_Given data_:
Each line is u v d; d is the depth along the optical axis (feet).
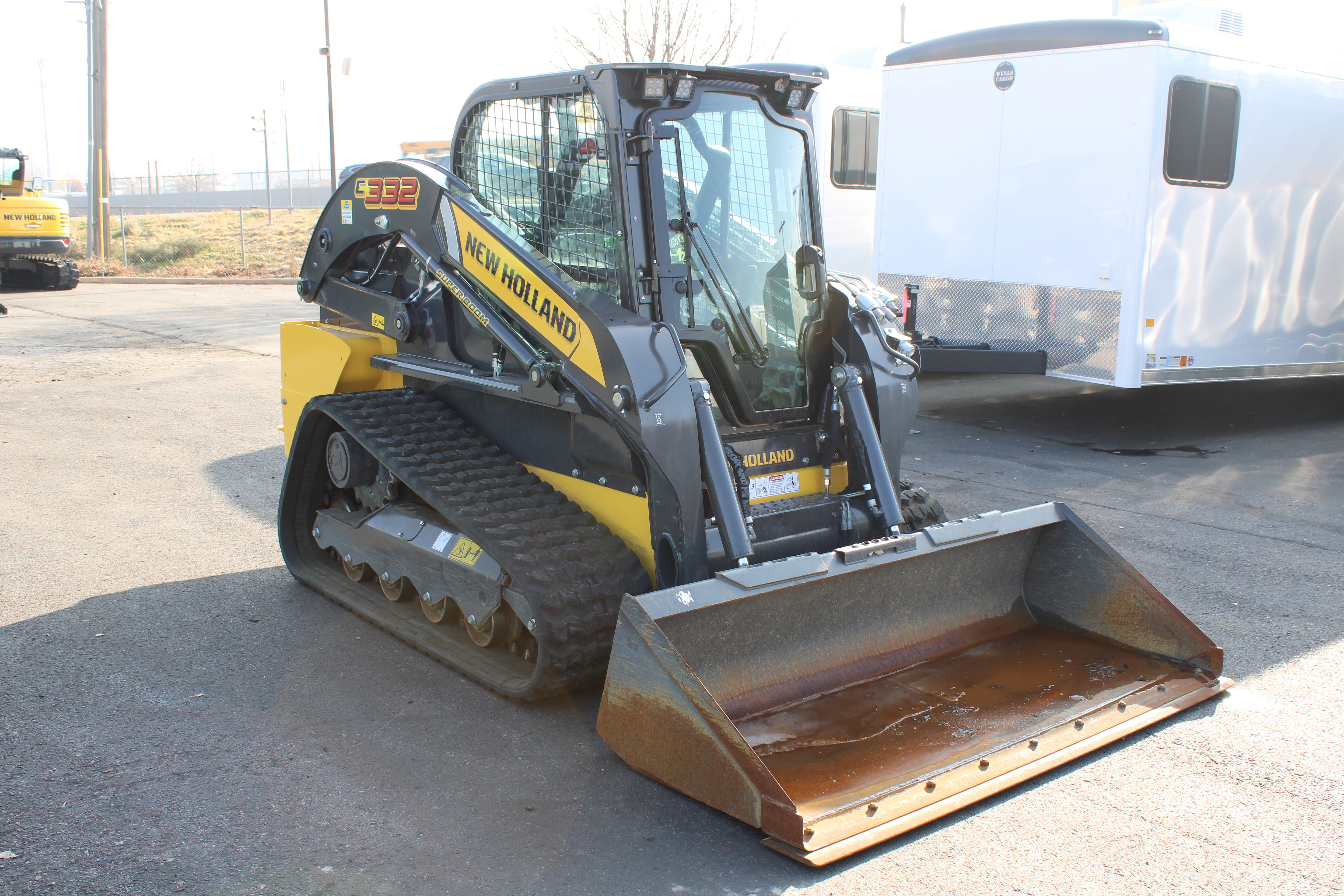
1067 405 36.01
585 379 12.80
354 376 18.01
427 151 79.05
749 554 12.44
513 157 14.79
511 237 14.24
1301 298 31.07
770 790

_Task goal_: Every entry should be written out word for word, except for its pictures.

_Reply to the task_:
Each line is u v d; d is the depth along the optical axis (feet).
1067 405 36.01
585 379 12.80
354 376 18.01
427 151 79.05
749 554 12.44
513 157 14.79
511 237 14.24
1301 298 31.07
770 790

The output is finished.